Startled that here we are in the year 2011 and we still have no "cure" for cancer. I remember, as a child over 50-years ago that cancer was the national scourge and that every possible research dollar was going to go into finding the "Cancer Cure". As I opened the Pulitzer award-winning book, "Emperor of all Maladies: Cancer" I'm appalled at the statistic that one in two women would have cancer in their lifetime and one in three men! How is this still possible?

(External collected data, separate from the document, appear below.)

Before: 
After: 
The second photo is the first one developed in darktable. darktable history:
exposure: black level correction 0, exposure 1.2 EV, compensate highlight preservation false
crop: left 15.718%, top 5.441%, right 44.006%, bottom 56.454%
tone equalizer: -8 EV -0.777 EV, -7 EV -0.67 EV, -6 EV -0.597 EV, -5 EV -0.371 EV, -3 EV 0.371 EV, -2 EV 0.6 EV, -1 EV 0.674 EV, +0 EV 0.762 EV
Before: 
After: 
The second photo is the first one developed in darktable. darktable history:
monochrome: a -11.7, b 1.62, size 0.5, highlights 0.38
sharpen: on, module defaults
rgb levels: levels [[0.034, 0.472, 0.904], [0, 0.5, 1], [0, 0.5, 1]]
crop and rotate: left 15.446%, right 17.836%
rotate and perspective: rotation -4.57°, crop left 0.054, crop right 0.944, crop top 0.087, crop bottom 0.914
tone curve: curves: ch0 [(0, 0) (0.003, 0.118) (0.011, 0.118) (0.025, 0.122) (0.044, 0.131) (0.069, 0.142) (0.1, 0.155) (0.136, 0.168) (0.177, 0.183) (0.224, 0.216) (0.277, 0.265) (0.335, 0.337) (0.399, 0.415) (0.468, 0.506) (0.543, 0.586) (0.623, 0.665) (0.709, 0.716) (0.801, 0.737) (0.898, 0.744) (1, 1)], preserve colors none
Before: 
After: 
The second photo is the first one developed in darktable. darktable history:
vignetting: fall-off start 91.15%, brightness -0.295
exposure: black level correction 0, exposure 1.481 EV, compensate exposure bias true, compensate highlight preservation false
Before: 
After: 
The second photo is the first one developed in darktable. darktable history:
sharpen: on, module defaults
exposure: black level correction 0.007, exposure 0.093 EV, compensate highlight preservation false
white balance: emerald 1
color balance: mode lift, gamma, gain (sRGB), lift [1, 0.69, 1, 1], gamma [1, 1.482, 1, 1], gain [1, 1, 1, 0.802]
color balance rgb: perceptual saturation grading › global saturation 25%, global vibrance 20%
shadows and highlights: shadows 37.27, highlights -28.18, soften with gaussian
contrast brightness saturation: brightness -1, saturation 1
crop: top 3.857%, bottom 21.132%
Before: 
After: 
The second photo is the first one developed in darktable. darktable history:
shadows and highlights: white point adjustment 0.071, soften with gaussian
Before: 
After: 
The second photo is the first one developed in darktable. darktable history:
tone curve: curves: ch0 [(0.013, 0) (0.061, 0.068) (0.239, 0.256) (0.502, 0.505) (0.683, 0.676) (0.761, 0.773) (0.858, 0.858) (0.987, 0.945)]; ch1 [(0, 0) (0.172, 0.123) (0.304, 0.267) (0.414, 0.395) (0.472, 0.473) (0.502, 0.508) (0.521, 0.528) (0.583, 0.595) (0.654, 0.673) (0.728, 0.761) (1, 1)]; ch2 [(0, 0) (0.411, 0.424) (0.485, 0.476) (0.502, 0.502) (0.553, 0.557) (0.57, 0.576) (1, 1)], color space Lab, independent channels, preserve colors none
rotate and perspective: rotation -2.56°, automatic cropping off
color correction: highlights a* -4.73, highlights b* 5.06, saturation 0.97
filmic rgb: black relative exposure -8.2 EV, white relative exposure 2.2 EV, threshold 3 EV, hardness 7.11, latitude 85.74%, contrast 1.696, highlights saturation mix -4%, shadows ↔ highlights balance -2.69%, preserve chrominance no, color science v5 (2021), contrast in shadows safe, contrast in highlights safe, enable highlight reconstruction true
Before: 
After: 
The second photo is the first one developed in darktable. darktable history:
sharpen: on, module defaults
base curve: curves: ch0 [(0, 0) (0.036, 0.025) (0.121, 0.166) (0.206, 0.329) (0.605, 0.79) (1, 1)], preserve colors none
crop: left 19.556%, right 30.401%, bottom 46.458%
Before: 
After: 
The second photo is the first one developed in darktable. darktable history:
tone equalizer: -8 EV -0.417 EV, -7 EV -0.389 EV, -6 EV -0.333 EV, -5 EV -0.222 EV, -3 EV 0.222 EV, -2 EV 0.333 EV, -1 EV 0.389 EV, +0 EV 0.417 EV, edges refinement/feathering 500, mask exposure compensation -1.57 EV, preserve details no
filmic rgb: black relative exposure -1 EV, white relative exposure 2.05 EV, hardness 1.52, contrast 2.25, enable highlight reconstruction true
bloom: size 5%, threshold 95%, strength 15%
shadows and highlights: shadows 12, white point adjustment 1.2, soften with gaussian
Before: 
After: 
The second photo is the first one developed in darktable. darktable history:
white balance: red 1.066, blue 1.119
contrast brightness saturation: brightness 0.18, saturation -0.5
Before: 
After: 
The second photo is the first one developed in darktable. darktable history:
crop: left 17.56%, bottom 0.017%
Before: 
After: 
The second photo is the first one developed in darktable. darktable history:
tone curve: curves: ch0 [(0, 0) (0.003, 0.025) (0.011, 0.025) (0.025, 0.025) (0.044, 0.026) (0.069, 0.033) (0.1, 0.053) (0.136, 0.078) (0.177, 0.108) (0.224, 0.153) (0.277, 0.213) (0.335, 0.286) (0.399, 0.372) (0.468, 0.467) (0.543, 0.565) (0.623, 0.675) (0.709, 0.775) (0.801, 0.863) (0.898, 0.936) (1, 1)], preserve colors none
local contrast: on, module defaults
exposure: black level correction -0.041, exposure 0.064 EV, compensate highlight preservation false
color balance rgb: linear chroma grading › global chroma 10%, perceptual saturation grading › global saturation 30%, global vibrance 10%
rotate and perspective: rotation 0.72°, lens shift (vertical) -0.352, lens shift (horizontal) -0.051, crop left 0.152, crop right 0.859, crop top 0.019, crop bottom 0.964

Sure we've made strides, but the costs have been astronomical. We now have hundred dollar anti-nausea pills and $10,000 a month drugs and according to USA Today, "The average cost of a 30-day prescription for cancer drugs is now nearly $1,600. Avastin, a newer drug used to treat colorectal cancer, sells for about $50,000 a year. That price could jump to $100,000 if Avastin is approved to treat breast and lung cancers, which require higher doses."
According to Dr. Leonard Saltz of Memorial Sloan-Kettering Cancer Center, "There are two equally effective options to battle metastatic colon cancer, the kind spreading through the body -- but one costs $60,000 more than the other." There is no doubt about it: Cancer is big business. So, one might argue, is there just too much money being made treating sick people? Is there an incentive to really find a cure?
However, I was not about to give up without a valiant fight. I researched study after study. I read their protocols, most of which eliminated Philip because his colon cancer had metastasized and had reached his lungs, his liver, his thyroid, his chest wall and more recently, his kidney. Apparently, once it reaches the liver there is less than little hope: even in these avant-garde, experimental studies.
With hope diminishing for the long-chance studies, I turned to the television commercial for Cancer Centers of America. After all they rave that they offer treatments unavailable elsewhere and that their specialists are even more special. So I called. Immediately their interest was tweaked and they wanted this new "test subject" immediately. But their interest was thwarted as quickly as it had been piqued. Philip's Medicare insurance was the culprit. But they didn't quite divulge it; instead they told me that they couldn't get him a bed for 9 or more months.
I asked about their commercials touting urgent, immediate care, but they offered little explanation. I hung up deflated thinking "if the doctor's proclamations were correct he'd be dead before a bed became available".
I stewed for few days and decided to call their 800 number again, only this time I would use a different name and I would tell them I had full coverage: Blue Cross and Blue Shield. Ecstatic would be the only accurate description for the voice on the other end of the telephone. "We have a bed for him tomorrow and we'll have a limousine meet you at the airport to drive you directly to our amazing, facility". As if that were not enough, the faceless voice said they would arrange a hotel room for me close by with to and fro transportation from the Cancer Center.
As I hung up the phone, I could feel my blood curdle. The audacity. The outright "business" of illness was so evident it turned my stomach. So, my husband would be denied whatever their specialized treatments might offer because he didn't have insurance other than Medicare. Although I knew it before I called, having it affirmed in such a grotesque manner was infuriating.
So, here we are, my husband's cancer growing and spreading with no medical alternatives on the horizon. If money were no object there are a multitude of "off-shore" gambles ...and then again, there would also be the Cancer Center's of America.